The Communications Authority of Kenya (CA) Friday denied media reports that it is implementing a Device Management System (DMS) with intention of monitoring and snooping into private data of mobile phone users.
In a statement to newsrooms, CA director-general Francis Wangusi said the intended move is instead aimed at restraining spread of counterfeit devices illegally imported into the country for use by the public.
The authority said proliferation of fake gadgets is posing a serious challenge to mobile networks and subscribers, while at the same time degrading quality of service to users.
Some media reports on Thursday, quoting the Consumer Federation of Kenya (Cofek), said that CA had asked mobile network operators to allow its agents to plant gadgets on all mobile networks to gain access to information on mobile devices and details on subscribers’ voice calls and SMS messages, as well as mobile money transactions, which is against the law.
The reports had also suggested that CA’s move would compromise consumer privacy. But the authority said it only following criminal trade like money laundering being perpetuated on its network.

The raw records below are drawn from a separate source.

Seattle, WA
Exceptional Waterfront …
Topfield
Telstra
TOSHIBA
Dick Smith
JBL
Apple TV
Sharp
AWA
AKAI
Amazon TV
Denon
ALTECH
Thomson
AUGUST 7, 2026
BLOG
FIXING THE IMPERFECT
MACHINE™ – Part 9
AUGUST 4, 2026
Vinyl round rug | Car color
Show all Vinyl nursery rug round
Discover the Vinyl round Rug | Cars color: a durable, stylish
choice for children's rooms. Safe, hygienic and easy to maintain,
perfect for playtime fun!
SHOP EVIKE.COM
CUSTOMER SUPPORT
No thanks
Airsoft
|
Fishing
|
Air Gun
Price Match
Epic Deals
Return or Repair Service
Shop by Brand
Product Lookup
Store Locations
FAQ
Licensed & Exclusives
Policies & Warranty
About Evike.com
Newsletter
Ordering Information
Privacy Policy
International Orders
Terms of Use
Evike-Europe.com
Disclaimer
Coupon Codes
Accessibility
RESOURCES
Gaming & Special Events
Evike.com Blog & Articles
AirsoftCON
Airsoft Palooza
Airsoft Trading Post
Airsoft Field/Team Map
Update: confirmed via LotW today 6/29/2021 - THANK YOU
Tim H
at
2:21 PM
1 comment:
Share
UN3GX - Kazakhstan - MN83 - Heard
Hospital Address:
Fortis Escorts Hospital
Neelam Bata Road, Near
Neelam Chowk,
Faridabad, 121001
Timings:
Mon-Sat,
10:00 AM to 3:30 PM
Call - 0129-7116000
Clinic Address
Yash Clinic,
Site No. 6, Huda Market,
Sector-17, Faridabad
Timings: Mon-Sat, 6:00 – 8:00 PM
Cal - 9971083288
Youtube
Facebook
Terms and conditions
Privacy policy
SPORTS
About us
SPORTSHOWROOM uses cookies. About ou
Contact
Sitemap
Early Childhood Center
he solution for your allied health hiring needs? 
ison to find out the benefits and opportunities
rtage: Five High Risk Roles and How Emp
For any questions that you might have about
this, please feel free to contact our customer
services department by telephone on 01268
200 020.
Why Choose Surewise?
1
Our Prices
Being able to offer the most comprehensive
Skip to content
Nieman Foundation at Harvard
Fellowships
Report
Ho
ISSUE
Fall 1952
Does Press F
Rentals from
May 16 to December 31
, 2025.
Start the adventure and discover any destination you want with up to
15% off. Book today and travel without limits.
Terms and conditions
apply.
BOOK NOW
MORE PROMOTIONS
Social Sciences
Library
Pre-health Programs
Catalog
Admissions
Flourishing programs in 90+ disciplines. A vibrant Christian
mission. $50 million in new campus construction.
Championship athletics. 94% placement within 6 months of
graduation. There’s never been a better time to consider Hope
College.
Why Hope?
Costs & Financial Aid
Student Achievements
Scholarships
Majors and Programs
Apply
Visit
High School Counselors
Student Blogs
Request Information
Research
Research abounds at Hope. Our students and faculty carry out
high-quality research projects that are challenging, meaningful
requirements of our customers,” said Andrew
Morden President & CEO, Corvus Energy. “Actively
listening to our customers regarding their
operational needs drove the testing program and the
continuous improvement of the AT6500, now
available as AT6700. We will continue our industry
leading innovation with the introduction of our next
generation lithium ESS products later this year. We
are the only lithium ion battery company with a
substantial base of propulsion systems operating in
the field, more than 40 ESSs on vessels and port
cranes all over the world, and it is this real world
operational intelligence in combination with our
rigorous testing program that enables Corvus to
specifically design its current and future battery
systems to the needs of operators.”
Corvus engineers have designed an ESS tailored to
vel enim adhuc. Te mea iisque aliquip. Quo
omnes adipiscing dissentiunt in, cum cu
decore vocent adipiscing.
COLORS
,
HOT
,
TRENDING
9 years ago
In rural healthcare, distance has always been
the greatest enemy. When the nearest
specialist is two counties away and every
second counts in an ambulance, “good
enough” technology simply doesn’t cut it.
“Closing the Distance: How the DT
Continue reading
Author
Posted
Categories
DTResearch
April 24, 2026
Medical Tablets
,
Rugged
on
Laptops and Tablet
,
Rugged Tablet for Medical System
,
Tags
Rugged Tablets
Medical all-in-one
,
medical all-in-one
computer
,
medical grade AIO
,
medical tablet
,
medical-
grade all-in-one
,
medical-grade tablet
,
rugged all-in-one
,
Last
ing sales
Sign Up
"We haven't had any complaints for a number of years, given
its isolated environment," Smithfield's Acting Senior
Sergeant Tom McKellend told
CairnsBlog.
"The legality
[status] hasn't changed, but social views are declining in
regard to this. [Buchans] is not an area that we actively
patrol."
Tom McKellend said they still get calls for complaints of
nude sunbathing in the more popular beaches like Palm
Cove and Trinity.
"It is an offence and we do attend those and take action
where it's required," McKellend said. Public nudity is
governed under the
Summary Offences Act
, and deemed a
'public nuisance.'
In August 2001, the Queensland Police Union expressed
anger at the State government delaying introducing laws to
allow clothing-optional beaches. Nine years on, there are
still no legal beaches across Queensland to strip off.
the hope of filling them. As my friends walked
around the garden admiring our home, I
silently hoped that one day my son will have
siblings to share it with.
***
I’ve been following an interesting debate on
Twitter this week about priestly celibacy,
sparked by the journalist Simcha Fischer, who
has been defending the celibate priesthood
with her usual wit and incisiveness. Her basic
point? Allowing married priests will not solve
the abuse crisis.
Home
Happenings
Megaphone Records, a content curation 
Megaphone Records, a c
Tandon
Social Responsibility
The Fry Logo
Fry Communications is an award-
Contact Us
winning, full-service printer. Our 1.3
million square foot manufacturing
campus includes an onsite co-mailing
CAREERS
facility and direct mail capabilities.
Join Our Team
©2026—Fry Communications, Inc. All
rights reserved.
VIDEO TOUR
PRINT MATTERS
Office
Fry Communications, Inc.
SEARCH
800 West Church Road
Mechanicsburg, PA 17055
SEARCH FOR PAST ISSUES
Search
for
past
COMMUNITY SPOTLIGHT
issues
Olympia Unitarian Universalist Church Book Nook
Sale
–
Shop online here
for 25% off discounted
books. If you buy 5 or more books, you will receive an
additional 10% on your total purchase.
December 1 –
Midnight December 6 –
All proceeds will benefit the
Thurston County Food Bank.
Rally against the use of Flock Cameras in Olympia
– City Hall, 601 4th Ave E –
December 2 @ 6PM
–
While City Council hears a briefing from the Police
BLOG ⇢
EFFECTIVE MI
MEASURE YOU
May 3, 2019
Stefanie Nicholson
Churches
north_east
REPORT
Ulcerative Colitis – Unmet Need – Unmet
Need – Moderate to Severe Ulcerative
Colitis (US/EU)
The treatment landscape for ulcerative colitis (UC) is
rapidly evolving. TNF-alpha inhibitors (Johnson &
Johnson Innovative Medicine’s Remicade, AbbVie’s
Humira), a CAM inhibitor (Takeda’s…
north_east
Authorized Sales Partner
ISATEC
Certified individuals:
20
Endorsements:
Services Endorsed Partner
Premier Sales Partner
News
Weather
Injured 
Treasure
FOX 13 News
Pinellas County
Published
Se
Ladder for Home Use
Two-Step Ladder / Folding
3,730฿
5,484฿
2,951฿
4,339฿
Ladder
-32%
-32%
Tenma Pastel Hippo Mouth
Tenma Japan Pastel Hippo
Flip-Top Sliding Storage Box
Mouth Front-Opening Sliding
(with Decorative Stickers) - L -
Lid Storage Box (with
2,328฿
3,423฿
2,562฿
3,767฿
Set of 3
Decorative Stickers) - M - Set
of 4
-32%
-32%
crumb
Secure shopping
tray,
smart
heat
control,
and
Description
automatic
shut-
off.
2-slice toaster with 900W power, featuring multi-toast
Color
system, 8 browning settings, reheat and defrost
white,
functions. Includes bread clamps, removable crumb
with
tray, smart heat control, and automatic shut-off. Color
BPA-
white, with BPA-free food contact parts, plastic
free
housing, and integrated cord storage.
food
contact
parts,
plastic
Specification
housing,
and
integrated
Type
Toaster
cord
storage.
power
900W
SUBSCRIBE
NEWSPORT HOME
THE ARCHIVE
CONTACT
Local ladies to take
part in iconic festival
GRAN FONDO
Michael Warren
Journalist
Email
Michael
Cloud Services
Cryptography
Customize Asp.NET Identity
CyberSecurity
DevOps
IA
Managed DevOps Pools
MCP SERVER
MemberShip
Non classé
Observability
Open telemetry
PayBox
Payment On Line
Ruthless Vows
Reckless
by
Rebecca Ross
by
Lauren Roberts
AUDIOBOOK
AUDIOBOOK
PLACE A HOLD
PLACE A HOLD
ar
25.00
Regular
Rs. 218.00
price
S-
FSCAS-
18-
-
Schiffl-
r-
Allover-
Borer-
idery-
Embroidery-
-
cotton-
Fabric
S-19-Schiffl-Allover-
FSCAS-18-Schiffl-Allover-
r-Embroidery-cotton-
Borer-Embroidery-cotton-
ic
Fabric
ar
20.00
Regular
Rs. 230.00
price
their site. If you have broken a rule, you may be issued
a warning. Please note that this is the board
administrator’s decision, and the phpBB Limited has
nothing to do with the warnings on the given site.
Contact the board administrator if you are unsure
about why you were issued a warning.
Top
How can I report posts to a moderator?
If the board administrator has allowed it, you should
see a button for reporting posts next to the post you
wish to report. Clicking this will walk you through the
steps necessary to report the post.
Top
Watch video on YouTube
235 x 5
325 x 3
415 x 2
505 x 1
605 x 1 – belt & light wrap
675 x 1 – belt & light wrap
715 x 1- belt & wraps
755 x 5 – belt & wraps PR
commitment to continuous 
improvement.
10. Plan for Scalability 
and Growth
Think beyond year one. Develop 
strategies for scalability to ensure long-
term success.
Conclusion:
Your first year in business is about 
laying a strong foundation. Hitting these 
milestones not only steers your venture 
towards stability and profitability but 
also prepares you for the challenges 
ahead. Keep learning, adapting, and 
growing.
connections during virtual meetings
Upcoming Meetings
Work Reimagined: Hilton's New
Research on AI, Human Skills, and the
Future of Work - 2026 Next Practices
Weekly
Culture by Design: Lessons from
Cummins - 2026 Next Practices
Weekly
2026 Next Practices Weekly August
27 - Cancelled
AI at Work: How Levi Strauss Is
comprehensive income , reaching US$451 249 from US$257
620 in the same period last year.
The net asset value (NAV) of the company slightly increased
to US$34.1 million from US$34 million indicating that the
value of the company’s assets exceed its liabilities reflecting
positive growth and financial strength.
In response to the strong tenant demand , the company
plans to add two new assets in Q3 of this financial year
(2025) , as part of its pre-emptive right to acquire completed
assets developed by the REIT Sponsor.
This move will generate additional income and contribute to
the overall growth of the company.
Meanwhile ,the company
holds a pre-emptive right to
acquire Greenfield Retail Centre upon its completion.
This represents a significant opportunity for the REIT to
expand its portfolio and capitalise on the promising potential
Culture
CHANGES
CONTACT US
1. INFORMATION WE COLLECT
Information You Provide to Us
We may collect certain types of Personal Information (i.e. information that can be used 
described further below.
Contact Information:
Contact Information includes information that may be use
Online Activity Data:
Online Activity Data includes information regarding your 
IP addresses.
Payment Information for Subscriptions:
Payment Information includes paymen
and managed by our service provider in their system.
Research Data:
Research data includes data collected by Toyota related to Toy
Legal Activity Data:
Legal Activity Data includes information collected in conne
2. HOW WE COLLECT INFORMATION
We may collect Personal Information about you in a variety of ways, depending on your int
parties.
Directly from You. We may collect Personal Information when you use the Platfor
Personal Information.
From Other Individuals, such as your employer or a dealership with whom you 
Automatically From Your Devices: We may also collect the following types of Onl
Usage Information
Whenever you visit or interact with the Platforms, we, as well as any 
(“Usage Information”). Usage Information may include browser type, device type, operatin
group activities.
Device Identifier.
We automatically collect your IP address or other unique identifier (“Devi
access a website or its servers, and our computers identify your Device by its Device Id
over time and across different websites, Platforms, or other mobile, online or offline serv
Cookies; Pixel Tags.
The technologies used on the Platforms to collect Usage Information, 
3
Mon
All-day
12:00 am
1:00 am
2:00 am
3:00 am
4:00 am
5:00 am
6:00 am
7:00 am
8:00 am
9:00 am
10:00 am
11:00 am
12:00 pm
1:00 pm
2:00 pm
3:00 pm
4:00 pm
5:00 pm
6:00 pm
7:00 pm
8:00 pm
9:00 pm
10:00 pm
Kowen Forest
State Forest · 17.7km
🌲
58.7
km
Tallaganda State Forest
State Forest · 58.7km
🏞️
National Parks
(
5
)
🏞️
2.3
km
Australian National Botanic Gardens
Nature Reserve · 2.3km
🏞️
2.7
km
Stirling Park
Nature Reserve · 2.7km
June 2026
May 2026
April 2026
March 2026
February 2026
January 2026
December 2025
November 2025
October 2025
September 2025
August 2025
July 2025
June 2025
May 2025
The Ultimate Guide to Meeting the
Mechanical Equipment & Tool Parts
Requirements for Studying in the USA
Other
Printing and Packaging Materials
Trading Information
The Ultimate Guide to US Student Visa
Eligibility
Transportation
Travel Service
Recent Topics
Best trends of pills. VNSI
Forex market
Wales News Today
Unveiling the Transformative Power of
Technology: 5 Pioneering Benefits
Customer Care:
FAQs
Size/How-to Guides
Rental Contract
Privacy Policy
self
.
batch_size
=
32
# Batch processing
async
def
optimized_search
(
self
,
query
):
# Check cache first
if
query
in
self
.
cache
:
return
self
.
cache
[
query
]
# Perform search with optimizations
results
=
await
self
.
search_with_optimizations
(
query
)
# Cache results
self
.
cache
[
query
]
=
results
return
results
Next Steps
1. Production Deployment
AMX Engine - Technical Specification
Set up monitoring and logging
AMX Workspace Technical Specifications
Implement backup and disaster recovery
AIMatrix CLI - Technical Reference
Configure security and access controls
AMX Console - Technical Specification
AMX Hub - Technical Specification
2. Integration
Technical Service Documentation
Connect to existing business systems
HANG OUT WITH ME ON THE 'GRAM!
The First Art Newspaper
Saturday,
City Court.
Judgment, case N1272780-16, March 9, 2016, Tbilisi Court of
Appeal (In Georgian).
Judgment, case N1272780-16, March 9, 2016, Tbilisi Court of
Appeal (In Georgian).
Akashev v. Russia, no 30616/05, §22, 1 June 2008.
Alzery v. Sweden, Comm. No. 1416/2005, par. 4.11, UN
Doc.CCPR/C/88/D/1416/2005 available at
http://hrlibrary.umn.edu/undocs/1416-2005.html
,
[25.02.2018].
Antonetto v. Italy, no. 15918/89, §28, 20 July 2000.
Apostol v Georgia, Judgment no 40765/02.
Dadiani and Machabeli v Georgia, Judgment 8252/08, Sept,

“CA, following extensive consultation with industry and other stakeholders including Cofek, facilitated the setup of an SMS-based mobile device verification service, through the “1555” short code, for use by consumers in confirming the status of mobile devices before purchase,” said Wangusi.
He said the DMS is able to isolate and repudiate services to the illegal devices with potential of being used for criminal intent to compromise security.
“The set-up of the device verification system was undertaken with the understanding that there would be a second phase that would involve deployment of a more comprehensive system that would address importation of illegal devices, pre-shipment verification of devices as well as denial of service of devices already in the market,” said Wangusi.